# alarm install



## holydiver (Jun 9, 2004)

Oh, we know a similar post has been posted somewhere, but I did the search and couldn't find it.

I am new to installing crap in cars, but I decided to buy an alarm for my 240SX because a) it's a 1992 SE and b) it's the convertible model. I want to install it myself, and I read the instructions several times and me reading parts of it is like Kryptonite to Superman. Anyways, what I need help on is the following:

1.) A list of wires that run 12V besides the battery wires.

2.) Location of the parking light wires.

3.) Ignition wires accessible in the engine compartment

4.) Drilling a single hole in the inside of the compartment to secure alarm device.

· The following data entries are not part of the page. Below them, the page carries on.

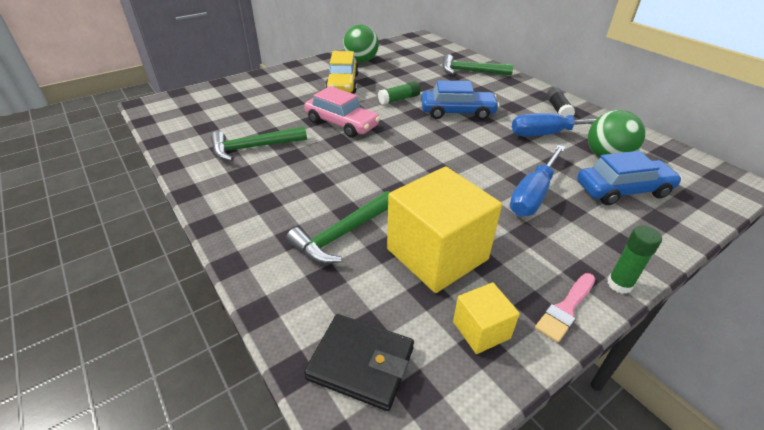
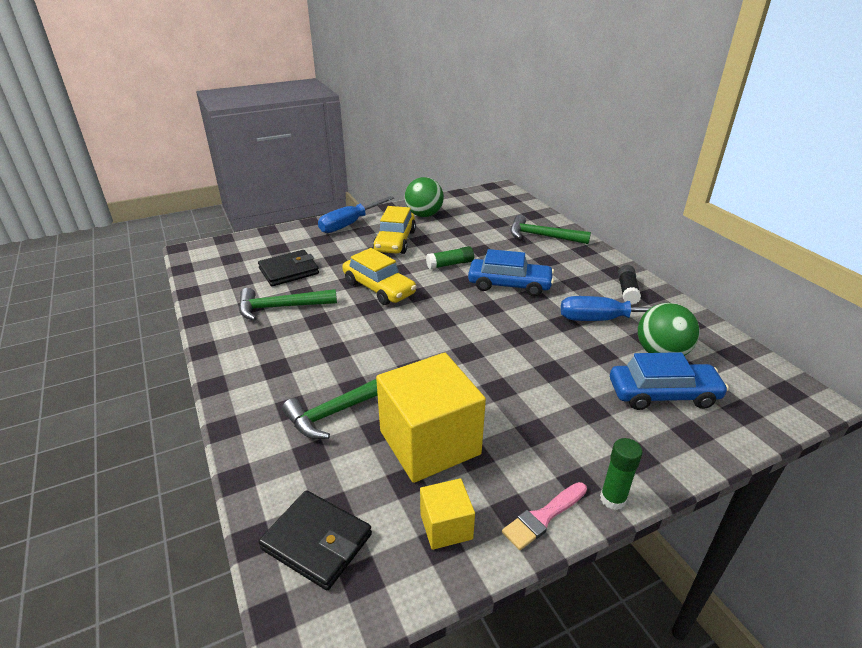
camera: 10 degrees right, 5 degrees down
pink car [304,86,380,138] -> yellow car [342,248,417,305]
blue screwdriver [510,145,565,216] -> blue screwdriver moved to [318,196,394,233]
none -> black wallet [258,250,319,286]

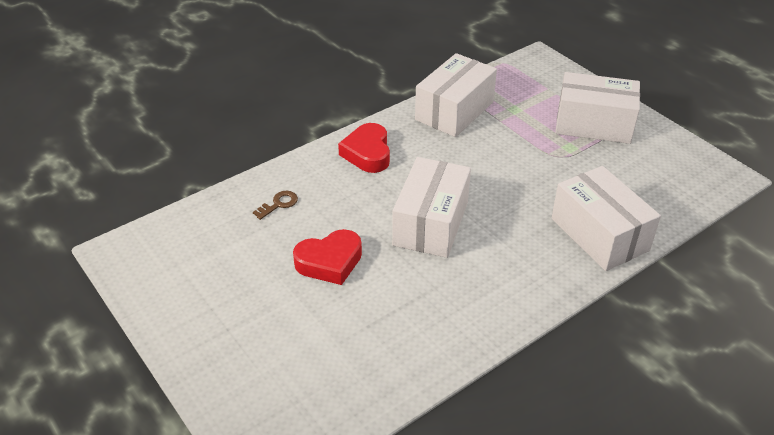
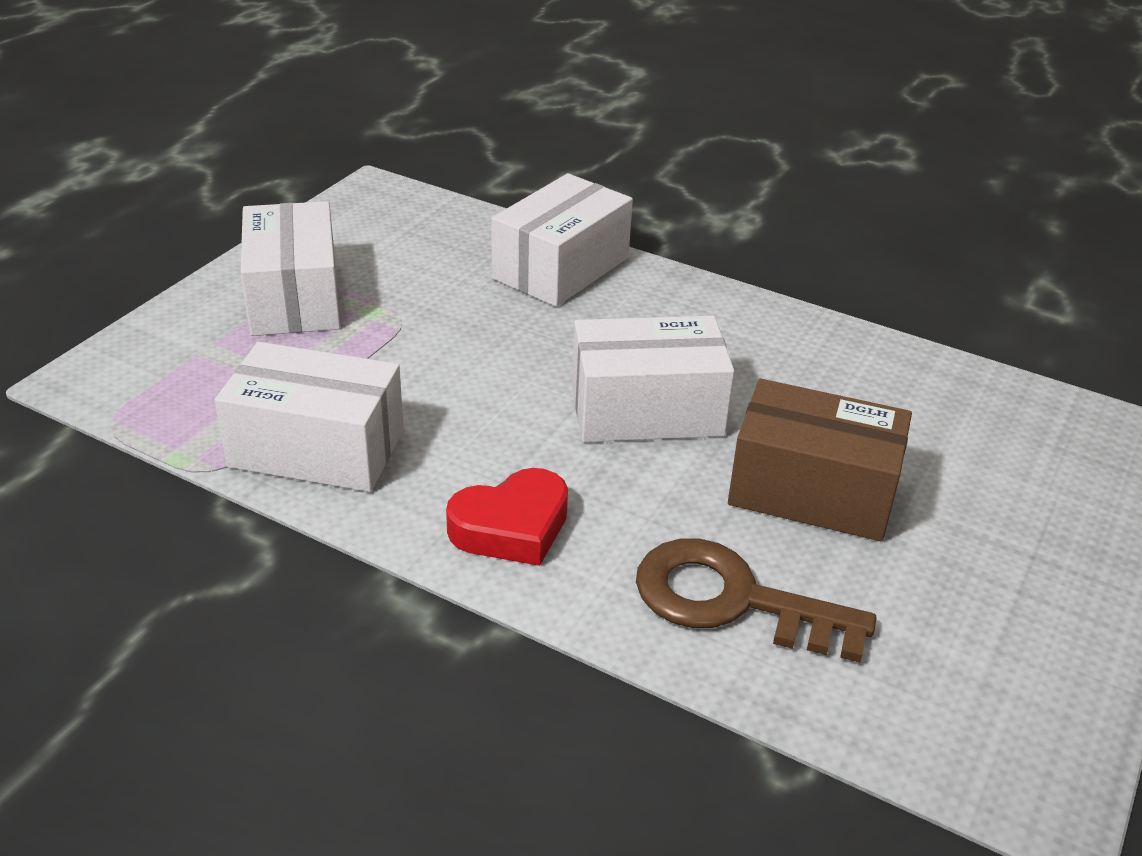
camera: 115 degrees left, 5 degrees down
brown key [253,191,298,220] -> brown key [636,538,877,663], size x2.36
red heart [293,229,362,285] -> brown box [728,379,912,541]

Any help is greatly appreciated. Thanks.

-Bob

They don't call me insane for nothin'.


----------



## nismo240sx (Apr 15, 2004)

Well, i have installed several alarms in different cars. first for the power locks you will need to read the instructions since its different for every vehicle depending on what kind of switch it is (let me know i might be able to help). for your 12v constant: accessory would be a good choice. i have heard the fail safe ignition will be hard to do. i have not done that yet. i dont konw what kind of alarm you have so this is just a generic install. and for the alarm brain (the main box) has to be inside the car, to avoid moisture becuase it will F up your alarm. kick panel is where i normally put it. and i dont drill a hole i either use GOOD 2 sided tape,velcro, or zip ties, because its hard to drill in a small space. for drilling a hole to mount the siren, make sure its away from heat and mounted on a secure surface. and the shock sensor should also be. for the parking lights you can follow the wires from the light, and you only need to tap into one light because there all hook up in a sequence, you dont need to have a wire go to each parking light, choose only one. and i believe it is a brown wire, since the black is a ground. i would get a service manual to show you all the stock wires, and to remove certain parts. for a first timer you might want to get some help with someone who has does this. your gonna have some hell to go through to get all this to work. my first was an all nighter.
p.s. : those damn power locks get you everytime.
let me know whats up


----------



## holydiver (Jun 9, 2004)

*Update*

Here's the alarm update. I have installed the alarm. It works great. I hooked up the parking lights and it works like a charm. I still hafta get around to the other stuff needed. But it works...even in a closed garage and it hurts your ears like hell. Thanks for the help.


----------